Its kinda a mix blessing the freedome to do what you want but no one to give constructive criticism (or may not be able to act on constructive criticism). After all, someone was to go through the work to critique it and by the time that happens, i might be on a whole other page or direction.
Anyway,
I broke it up to 3 booklets and maybe I can bring the page count down. I have to be efficient and follow my own Analyst Training: My job is to Compress information – if the person wants to get the details they need to just look at my sources. Still I have to remember to bridge my sources with my conclusions, and that means stating and keeping track of my assumptions.
Book 1 – Introduction to The First Crusade. This is a very very narrow introduction to the Medieval Era. It is so narrow, that I focus on the highlights of what makes it wonderful without any of the build up going into the study of subject matter. Focusing on the highlights, I hope and guess that the reader may like the same things I do, as I take those things out of medieval historical context and make it simpler and approachable. The Draft Outline in this PDF.

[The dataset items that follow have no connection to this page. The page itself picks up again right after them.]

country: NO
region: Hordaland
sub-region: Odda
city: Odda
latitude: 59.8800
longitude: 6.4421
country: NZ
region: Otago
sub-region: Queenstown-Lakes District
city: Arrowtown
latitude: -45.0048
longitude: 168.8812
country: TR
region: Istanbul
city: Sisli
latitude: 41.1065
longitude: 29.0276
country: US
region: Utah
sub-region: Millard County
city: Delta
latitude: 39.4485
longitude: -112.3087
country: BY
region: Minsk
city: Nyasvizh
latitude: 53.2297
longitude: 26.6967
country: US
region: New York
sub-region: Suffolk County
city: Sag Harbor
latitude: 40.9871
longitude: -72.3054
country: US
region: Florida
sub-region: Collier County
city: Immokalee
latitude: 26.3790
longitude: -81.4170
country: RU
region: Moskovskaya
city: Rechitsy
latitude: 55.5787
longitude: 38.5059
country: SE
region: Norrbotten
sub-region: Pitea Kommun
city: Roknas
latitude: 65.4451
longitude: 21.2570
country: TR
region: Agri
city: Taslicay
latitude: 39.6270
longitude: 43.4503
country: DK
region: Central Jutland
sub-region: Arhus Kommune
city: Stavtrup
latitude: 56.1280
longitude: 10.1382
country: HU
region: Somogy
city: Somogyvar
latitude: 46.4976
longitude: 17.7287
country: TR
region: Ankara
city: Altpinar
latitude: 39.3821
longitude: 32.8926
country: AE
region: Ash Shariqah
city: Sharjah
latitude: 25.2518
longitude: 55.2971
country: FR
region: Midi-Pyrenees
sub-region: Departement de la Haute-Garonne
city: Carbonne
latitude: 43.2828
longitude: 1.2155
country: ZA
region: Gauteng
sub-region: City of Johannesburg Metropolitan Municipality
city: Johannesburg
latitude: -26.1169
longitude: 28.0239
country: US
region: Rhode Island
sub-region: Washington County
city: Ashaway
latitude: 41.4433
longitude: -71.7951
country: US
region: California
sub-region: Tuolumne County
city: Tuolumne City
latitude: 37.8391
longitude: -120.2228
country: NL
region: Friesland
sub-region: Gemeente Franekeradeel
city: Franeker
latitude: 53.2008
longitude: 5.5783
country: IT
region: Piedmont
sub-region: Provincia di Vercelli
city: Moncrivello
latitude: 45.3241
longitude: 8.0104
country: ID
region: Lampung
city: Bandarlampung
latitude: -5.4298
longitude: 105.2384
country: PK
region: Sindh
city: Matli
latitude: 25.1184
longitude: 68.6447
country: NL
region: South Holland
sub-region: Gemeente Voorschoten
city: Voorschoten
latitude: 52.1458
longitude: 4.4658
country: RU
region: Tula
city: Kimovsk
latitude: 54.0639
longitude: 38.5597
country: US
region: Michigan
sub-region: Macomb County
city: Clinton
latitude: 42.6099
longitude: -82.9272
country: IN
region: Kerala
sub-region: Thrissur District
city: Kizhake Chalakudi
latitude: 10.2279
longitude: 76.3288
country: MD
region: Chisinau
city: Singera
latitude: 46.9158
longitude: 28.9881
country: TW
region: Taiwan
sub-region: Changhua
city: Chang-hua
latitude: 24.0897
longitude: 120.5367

I realized that in the Book 1 is where I should put the Sample Play and some of the lengthier explanation regarding what is a RPG.
Book 2 – Game Booklet – This booklet is sufficient for someone already familiar with Medieval Adventures (technologically 11C). This booklet begins with a short intro to RPGs, proceeds to focus on the aspect of Characters, and then Character Creation. Then ends with all the Rules; which is summarized with game physics/ world physics. Most of these rules are just gamification of many health, survival, logistics, and the combat system.
This is where I realize that in such a game we all draw from human limitations for all the rules; where we differ is how we interpret combat. In my interpretation its pretty much time-and-motion in a scale of time most humans average out in processing and action (increments of 6 seconds). Don’t be surprised when I Gameify Variable Priority Training as an inspiration to situations like combat.
Book 3 – the GM’s booklet of Running the First Crusade Campaign – actually Book 1 is a sandbox and pretty much everything you need to run the First Crusade (it has Everything!). Book 3 follows the tradition of Orcslayer and Harkwood with the writer Telling You Explicitly What to do and How to GM. This is going to be my take on Newbie GMing.
Of course in the end of the booklet, it shows you how to shake things up, improve and find your methodology (if you took management engineering then I guess you know how to improve any process and I’m pretty much using a layman approach to this), and evolve a GMing process that will meet your real world limitations.
By shake things up, I mean use the rules and tools already in book 1 to make more NPCs, keep the murphies unpredictable, and make the game re-playable.
So pretty much thats what I’ve come up with.
TL:DR broke it down to 3 booklets. Advance gamers only need book 2, New players need only book 1 & 2, and Book 3 is a GM book that tells the newbie GM explicitly what to do.